__Data for review__:

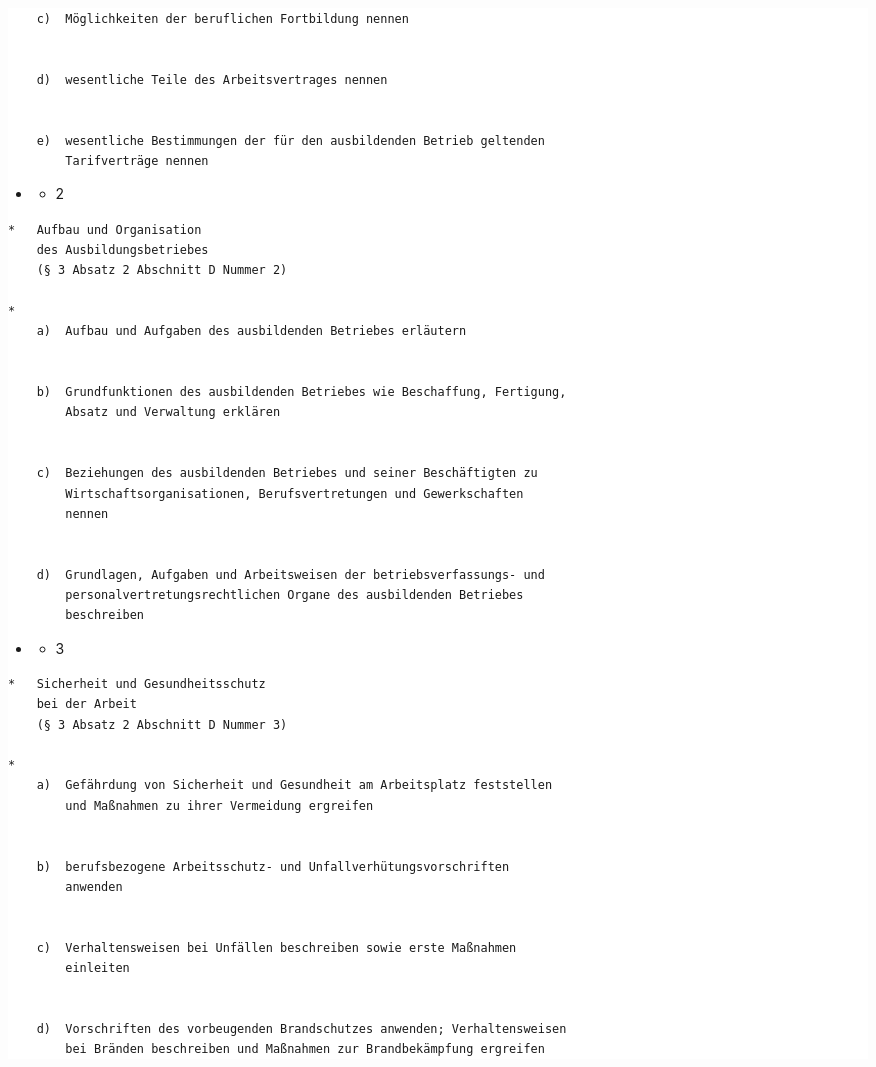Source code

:
        c)  Möglichkeiten der beruflichen Fortbildung nennen


        d)  wesentliche Teile des Arbeitsvertrages nennen


        e)  wesentliche Bestimmungen der für den ausbildenden Betrieb geltenden
            Tarifverträge nennen





*    *   2

    *   Aufbau und Organisation
        des Ausbildungsbetriebes
        (§ 3 Absatz 2 Abschnitt D Nummer 2)

    *
        a)  Aufbau und Aufgaben des ausbildenden Betriebes erläutern


        b)  Grundfunktionen des ausbildenden Betriebes wie Beschaffung, Fertigung,
            Absatz und Verwaltung erklären


        c)  Beziehungen des ausbildenden Betriebes und seiner Beschäftigten zu
            Wirtschaftsorganisationen, Berufsvertretungen und Gewerkschaften
            nennen


        d)  Grundlagen, Aufgaben und Arbeitsweisen der betriebsverfassungs- und
            personalvertretungsrechtlichen Organe des ausbildenden Betriebes
            beschreiben





*    *   3

    *   Sicherheit und Gesundheitsschutz
        bei der Arbeit
        (§ 3 Absatz 2 Abschnitt D Nummer 3)

    *
        a)  Gefährdung von Sicherheit und Gesundheit am Arbeitsplatz feststellen
            und Maßnahmen zu ihrer Vermeidung ergreifen


        b)  berufsbezogene Arbeitsschutz- und Unfallverhütungsvorschriften
            anwenden


        c)  Verhaltensweisen bei Unfällen beschreiben sowie erste Maßnahmen
            einleiten


        d)  Vorschriften des vorbeugenden Brandschutzes anwenden; Verhaltensweisen
            bei Bränden beschreiben und Maßnahmen zur Brandbekämpfung ergreifen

__Work to be completed__:
Write out all of the data above line for line, without changing anything, and leave the picture out.

__Written response__:
Source code

:
        c)  Möglichkeiten der beruflichen Fortbildung nennen


        d)  wesentliche Teile des Arbeitsvertrages nennen


        e)  wesentliche Bestimmungen der für den ausbildenden Betrieb geltenden
            Tarifverträge nennen





*    *   2

    *   Aufbau und Organisation
        des Ausbildungsbetriebes
        (§ 3 Absatz 2 Abschnitt D Nummer 2)

    *
        a)  Aufbau und Aufgaben des ausbildenden Betriebes erläutern


        b)  Grundfunktionen des ausbildenden Betriebes wie Beschaffung, Fertigung,
            Absatz und Verwaltung erklären


        c)  Beziehungen des ausbildenden Betriebes und seiner Beschäftigten zu
            Wirtschaftsorganisationen, Berufsvertretungen und Gewerkschaften
            nennen


        d)  Grundlagen, Aufgaben und Arbeitsweisen der betriebsverfassungs- und
            personalvertretungsrechtlichen Organe des ausbildenden Betriebes
            beschreiben





*    *   3

    *   Sicherheit und Gesundheitsschutz
        bei der Arbeit
        (§ 3 Absatz 2 Abschnitt D Nummer 3)

    *
        a)  Gefährdung von Sicherheit und Gesundheit am Arbeitsplatz feststellen
            und Maßnahmen zu ihrer Vermeidung ergreifen


        b)  berufsbezogene Arbeitsschutz- und Unfallverhütungsvorschriften
            anwenden


        c)  Verhaltensweisen bei Unfällen beschreiben sowie erste Maßnahmen
            einleiten


        d)  Vorschriften des vorbeugenden Brandschutzes anwenden; Verhaltensweisen
            bei Bränden beschreiben und Maßnahmen zur Brandbekämpfung ergreifen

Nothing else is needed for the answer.